“Some people are worried for me, that my funny brain could be so suddenly full of darkness. ” / Q&A with writer Todd Babiak

Todd Babiak pleasantly stunned fans last year when he released Come Barbarians. (Link to my review) . The gritty novel was a total change from Babiak usual style but it was greatly acclaimed. Now, a year later since it’s release, Babiak has answered a few questions for me here.

1) Am I right in assuming that Come Barbarians is a bit of different novel than what you had previously wrote? How was it received by your fans? Was there any memorable reactions to it you care to share?

A: My other novels were blends of sad and funny. They were set in places like Edmonton, Banff, Montreal. They had satirical elements but they were gentle books about the regular problems of average people. I mean, in one of them a man acquired magical powers. But he was an ordinary man. Come Barbarians is very different. I’ve had plenty of memorable reactions. Some people are worried for me, that my funny brain could be so suddenly full of darkness.

2) Outside of novels, you also do journalism, essays and screenwriting. Is there a preferred type of writing you enjoy doing? Is there a difference between these styles of writing?

A: I don’t do any real journalism, to be honest. I was a newspaper columnist for some time and I am not anymore. I admire genuine investigative journalists. I was always more of an entertainer. I think that is what binds all my writing: I want to please and entertain and poke readers, ultimately. There is a big difference between media: the way you write it, the way it’s edited and received, the way it’s published and distributed. I definitely like novels the best, as a reader and as a writer.

3) Who are your favourite writers? What are you reading right now?

A: Right now I’m reading The Historian by Elizabeth Kostova. My favourites change all the time. Hilary Mantel is certainly one of my favourites: the Cromwell novels are extraordinarily good. I like all styles, though: I can be equally (though differently) pleased by John Le Carré, Richard Ford, and David Sedaris.

4) Are you working on anything new in the fiction front right now? If yes, are there details you can share with your fans?

A: I’m writing a sequel to Come Barbarians. I don’t have a title yet.

5) How do you like living in Edmonton right now?

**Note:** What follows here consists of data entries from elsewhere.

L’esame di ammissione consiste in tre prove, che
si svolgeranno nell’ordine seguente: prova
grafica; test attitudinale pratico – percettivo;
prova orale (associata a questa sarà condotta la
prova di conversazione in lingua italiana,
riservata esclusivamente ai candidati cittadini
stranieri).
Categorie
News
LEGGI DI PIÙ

Does the city’s cultural scene help you with your writing at all?

A: Edmonton is an extraordinary city for an artist or an entrepreneur, and I’m both. It’s a city of inventors and builders, without any established hierarchies. People are interested in your ideas, and they’re keen to help. The economy is weird: people are moving here from all over the world, in great numbers. But it’s not a massive city so they’re changing the place, in their ways. It’s fun. But I’m a restless person. I find myself Googling France, where I lived a few years ago, more than I should these days.

6) How do you like reading your fiction works in public? Are you aware of any book clubs that have read and discussed your work? If yes to the latter, did you partake in the discussion at all?

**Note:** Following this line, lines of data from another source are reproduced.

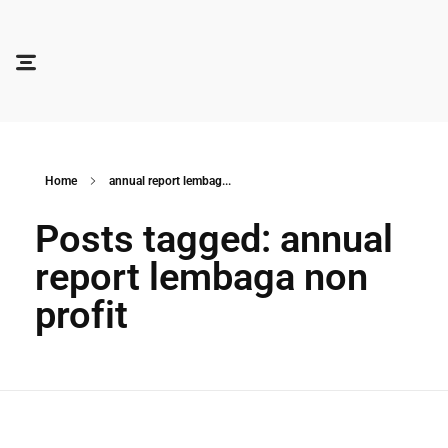
Soocadesign
Sooca Design
Home
annual report lembag...
Posts tagged: annual
report lembaga non
profit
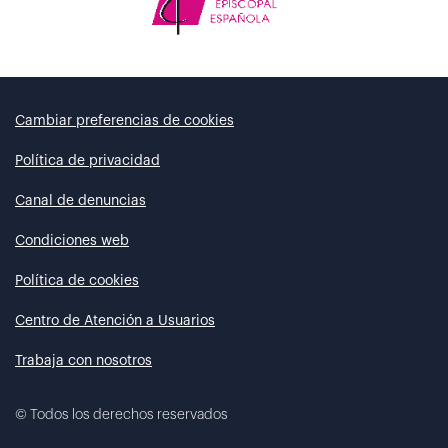
Cambiar preferencias de cookies
Política de privacidad
Canal de denuncias
Condiciones web
Política de cookies
Centro de Atención a Usuarios
Trabaja con nosotros
©
Todos los derechos reservados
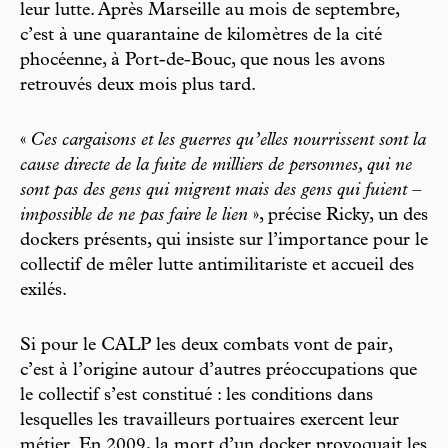
leur lutte. Après Marseille au mois de septembre,
c’est à une quarantaine de kilomètres de la cité
phocéenne, à Port-de-Bouc, que nous les avons
retrouvés deux mois plus tard.
«
Ces cargaisons et les guerres qu’elles nourrissent sont la
cause directe de la fuite de milliers de personnes, qui ne
sont pas des gens qui migrent mais des gens qui fuient –
impossible de ne pas faire le lien
», précise Ricky, un des
dockers présents, qui insiste sur l’importance pour le
collectif de mêler lutte antimilitariste et accueil des
exilés.
Si pour le CALP les deux combats vont de pair,
c’est à l’origine autour d’autres préoccupations que
le collectif s’est constitué : les conditions dans
lesquelles les travailleurs portuaires exercent leur
métier. En 2009, la mort d’un docker provoquait les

I go to book clubs quite often, whenever I’m invited (if I can). I don’t mind reading from the novels in public but I prefer speeches, conversations and presentations that reference the novel. A speech is an art form too, and I try to be true to it.

7) You are the first writer that I am aware of that is active on Pinterest and I know you are active on both Twitter and Facebook. Does being on those social-media platforms help or hinder your fiction writing? If yes, how so?

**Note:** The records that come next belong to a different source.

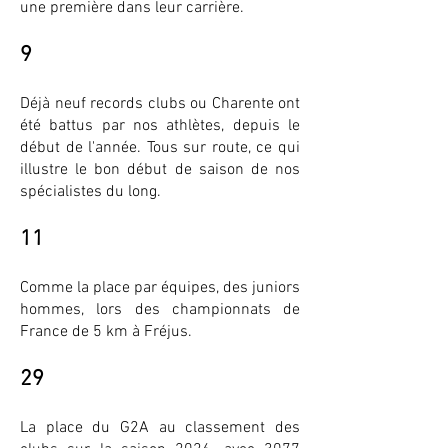
une première dans leur carrière.
9
Déjà neuf records clubs ou Charente ont
été battus par nos athlètes, depuis le
début de l'année. Tous sur route, ce qui
illustre le bon début de saison de nos
spécialistes du long.
11
Comme la place par équipes, des juniors
hommes, lors des championnats de
France de 5 km à Fréjus.
29
La place du G2A au classement des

A: I would like you to teach me how to actually use Pinterest. Twitter, certainly. Facebook, a bit. And gosh: to be honest, I should turn off my internet before I sit down to write fiction. Social media are fun, but they’re distractions like good weather and that friend who calls to go for a beer.

8) How much of your fiction is based on personal experience? Do you rely on other people’s stories for your fiction or does a lot of the material come from your imagination?

A: It’s a mixture, for sure. My wife rolls her eyes a lot, as places we’ve been and people we’ve met and body parts like her neck and arms show up in my novels.